Pursuant to the final rule, public water systems that do not already monitor for PFAS will need to begin doing so. By 2027, public water systems must have completed the prescribed initial monitoring and will need to conduct ongoing compliance monitoring going forward. Systems must also include PFAS test results in consumer confidence reports and alert the public of any monitoring procedure violations beginning in 2027.

Beginning in 2029, the rule will require public water systems to be in compliance with all PFAS MCLs and to provide public notifications of any exceedances. Should exceedances occur, systems must then take action to reduce PFAS levels.

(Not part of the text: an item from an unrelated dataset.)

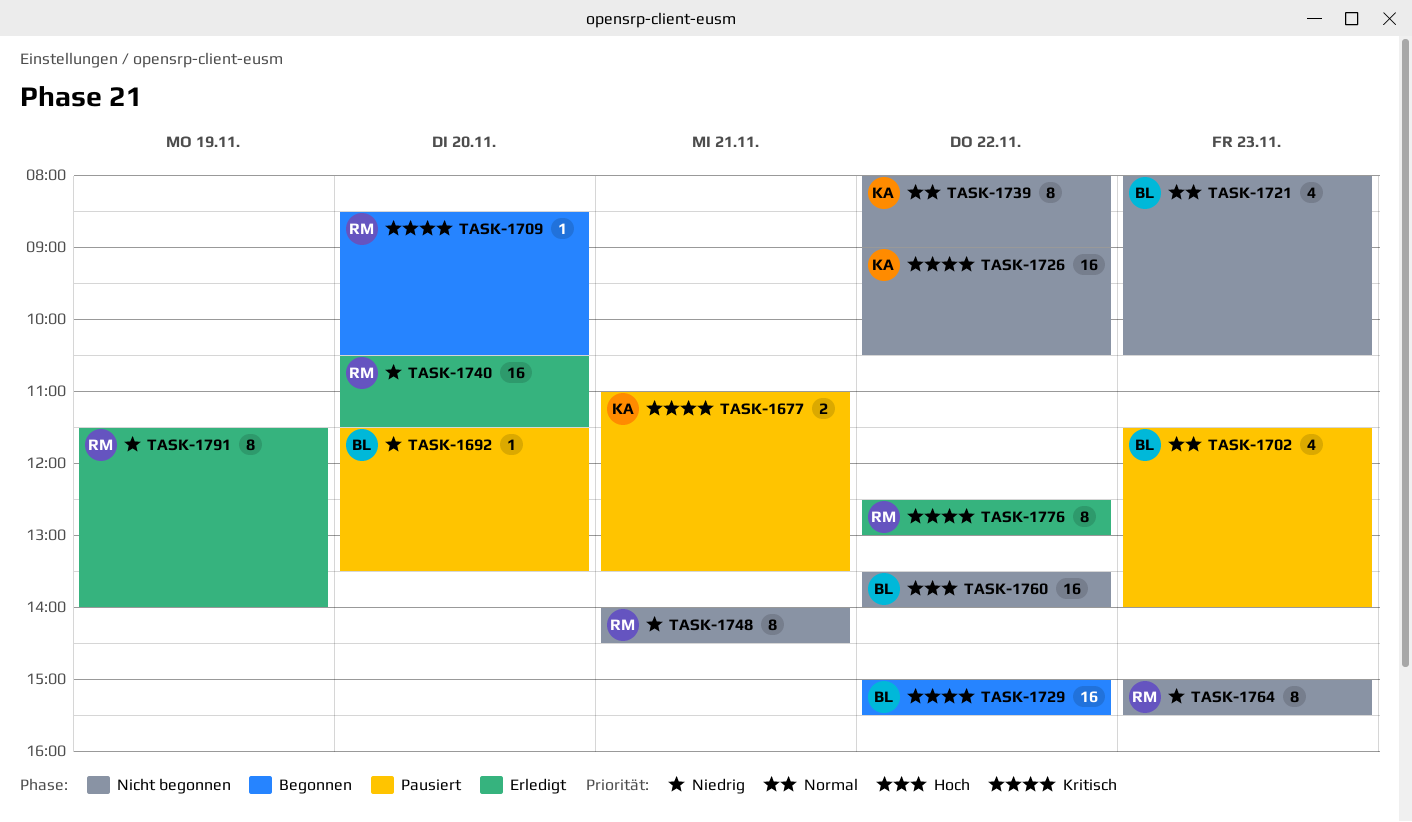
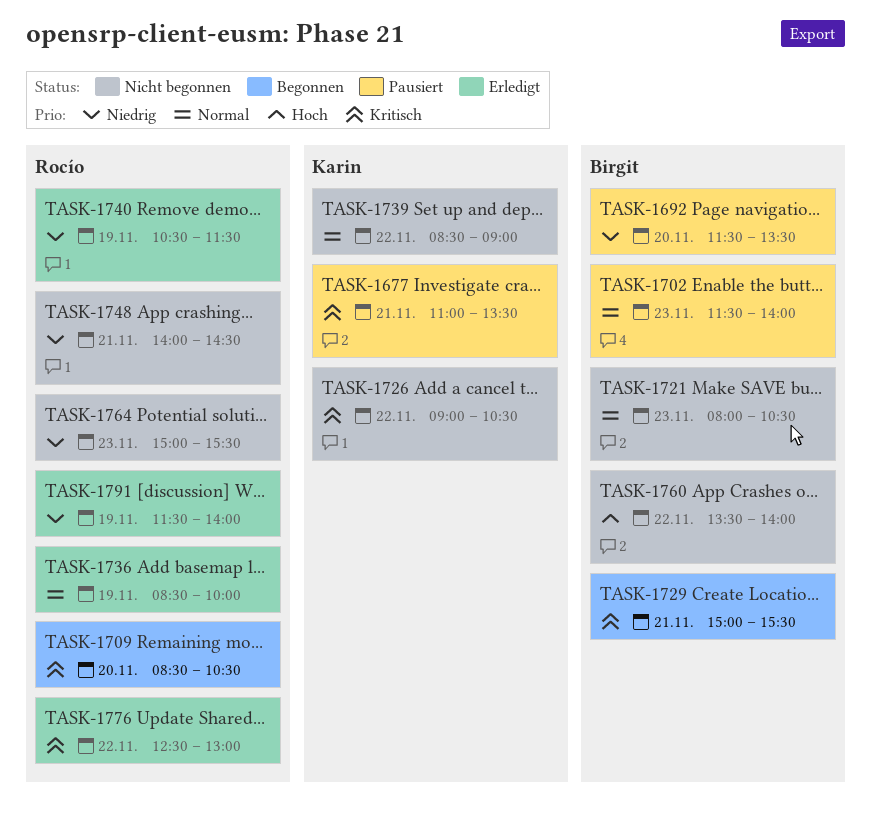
TASK-1729, day: Nov 22 -> Nov 21
TASK-1736: none -> present
TASK-1739, begins: 08:00 -> 08:30
TASK-1740, day: Nov 20 -> Nov 19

EPA also announced $1 billion in need-based funding through the Bipartisan Infrastructure Law (“BIL”) to help states and territories implement PFAS testing and treatment at public water systems and to help owners of private wells address PFAS contamination. This is included in the $9 billion that the BIL already provides to invest in communities with drinking water impacted by PFAS and other emerging contaminants, including $4 billion to the Drinking Water State Revolving Fund and $5 billion through EPA’s Emerging Contaminants in Small or Disadvantaged Communities Grant Program.

More frequent sampling and testing will impose high costs on water systems, especially those with MCL exceedances. To reduce costs for systems, EPA said that previously collected monitoring data may satisfy some or all the initial monitoring requirements if the sampling was conducted as part of the data collection program known as UCMR 5 or other appropriate monitoring campaigns.

Some industry groups and local officials are dissatisfied with EPA’s new rules, questioning the economic burden placed on water systems and manufacturers and predicting that certain manufacturing industries will seek residence in countries with less stringent environmental protections. Advocates of the rule argue that the health risks posed by PFAS are dangerous enough to warrant the cost of compliance.

The new MCLs are likely to be adopted into remedial actions performed pursuant to the federal Comprehensive Environmental Response, Compensation, and Liability Act (CERLCA), especially if EPA also finalizes its pending proposed rule to list PFOA and PFOS as hazardous substances under CERCLA. In addition, in states and/or U.S. territories that employ federal and state MCLs as a driver for remediation cleanup standards, EPA’s promulgation of the new MCLs may affect remedial activities required under state environmental remedial programs, such as state equivalents of CERCLA.